Lion Oil: update on Pillsbury trial
Published by Stephanie Roker,
Editor
World Pipelines,
In a stunning insurance coverage win in the energy sector, an Arkansas jury has awarded Lion Oil Co. US$72 million in damages from lost income and expenses stemming from a 2012 breach of a pipeline carrying oil from Louisiana production fields to a Lion refinery in Arkansas.
A team of lawyers from Pillsbury represented Lion Oil in the case, which was heard in federal court in the Western District of Arkansas. The jury delivered its verdict after deliberating for just two hours on 4 November. Washington insurance recovery partner Geoffrey Greeves led the Pillsbury trial team.
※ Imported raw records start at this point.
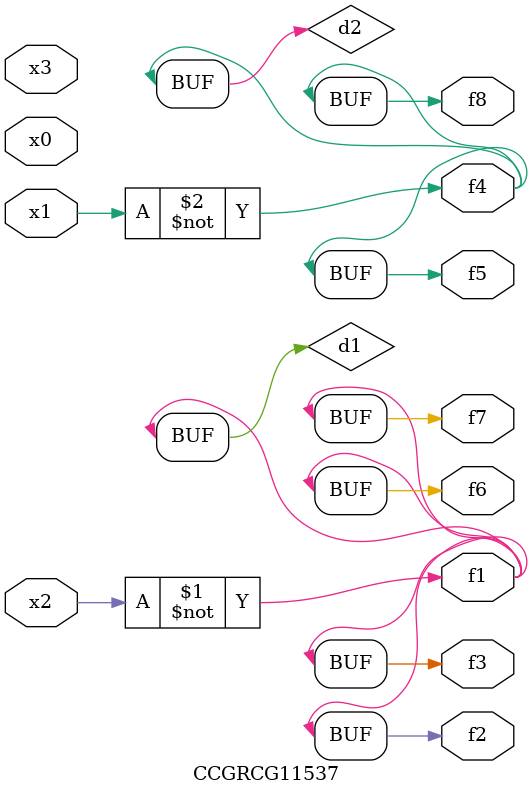
<source format=v>
module CCGRCG11537(
	input x0, x1, x2, x3,
	output f1, f2, f3, f4, f5, f6, f7, f8
);

	wire d1, d2;

	xnor (d1, x2);
	not (d2, x1);
	assign f1 = d1;
	assign f2 = d1;
	assign f3 = d1;
	assign f4 = d2;
	assign f5 = d2;
	assign f6 = d1;
	assign f7 = d1;
	assign f8 = d2;
endmodule

</source>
Lion was seeking coverage for business income losses and expenses resulting from the rupture of a critical crude oil supply pipeline built in 1956 and operated by Exxon-Mobile subsidiary EMPCo. The North Line pipeline carries some 440 000 bbls oil more than 200 miles to reach the Lion refinery.
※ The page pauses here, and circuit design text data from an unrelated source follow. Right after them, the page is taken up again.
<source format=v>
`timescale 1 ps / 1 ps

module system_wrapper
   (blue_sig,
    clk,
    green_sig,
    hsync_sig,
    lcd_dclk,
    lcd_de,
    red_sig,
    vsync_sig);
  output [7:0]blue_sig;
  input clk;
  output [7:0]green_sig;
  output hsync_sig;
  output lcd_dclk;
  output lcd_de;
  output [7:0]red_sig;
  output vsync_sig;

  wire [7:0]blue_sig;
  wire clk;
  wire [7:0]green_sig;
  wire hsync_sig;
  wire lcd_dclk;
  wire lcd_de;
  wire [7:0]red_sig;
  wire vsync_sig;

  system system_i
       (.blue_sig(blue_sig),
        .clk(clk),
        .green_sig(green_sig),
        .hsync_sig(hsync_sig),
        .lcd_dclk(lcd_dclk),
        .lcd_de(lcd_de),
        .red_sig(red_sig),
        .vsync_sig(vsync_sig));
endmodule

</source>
The rupture caused the pipeline to be shut down for 10 months; a period the insurers argued should not be covered. Lion asserted that all-risk policies it had purchased from 14 different insurance companies should collectively cover the company for its massive business disruption while its refinery was forced to operate at a lower capacity and find alternative sources of crude oil.
During the six day trial, Mr. Greeves reviewed the multiple series of delays created as a consequence of the burst pipe – that ‘domino effect’ stemming directly from the rupture was the source of the company’s substantial business loss, the jurors found. The insurance carriers denying Lion’s claims – principally AIG – had argued that the rupture was not the predominant cause of Lion Oil’s loss, but rather it was the result of an independent decision by Exxon to test the pipeline.
In their verdict, jurors awarded Lion Oil US$60.4 million in income loss that was “dominantly, directly and efficiently caused by damage to EMPCo’s property.” An additional US$11.3 million was given to cover the large amount of expenses incurred by Lion as a direct result of the damaged pipeline.
"We are genuinely pleased but not surprised that the El Dorado jury concluded that Lion Oil's insurers breached their obligations by failing to live up to their all-risk insurance contracts,” Mr. Greeves said.
Pillsbury partner Peter Gillon, head of the firm’s insurance recovery practice who served as trial co-counsel, added: “Proving a company's rights to insurance for damages to a supplier can be challenging, and we are pleased that both the jury and the court understood the way these policies are supposed to work and awarded our client the compensation they were owed.”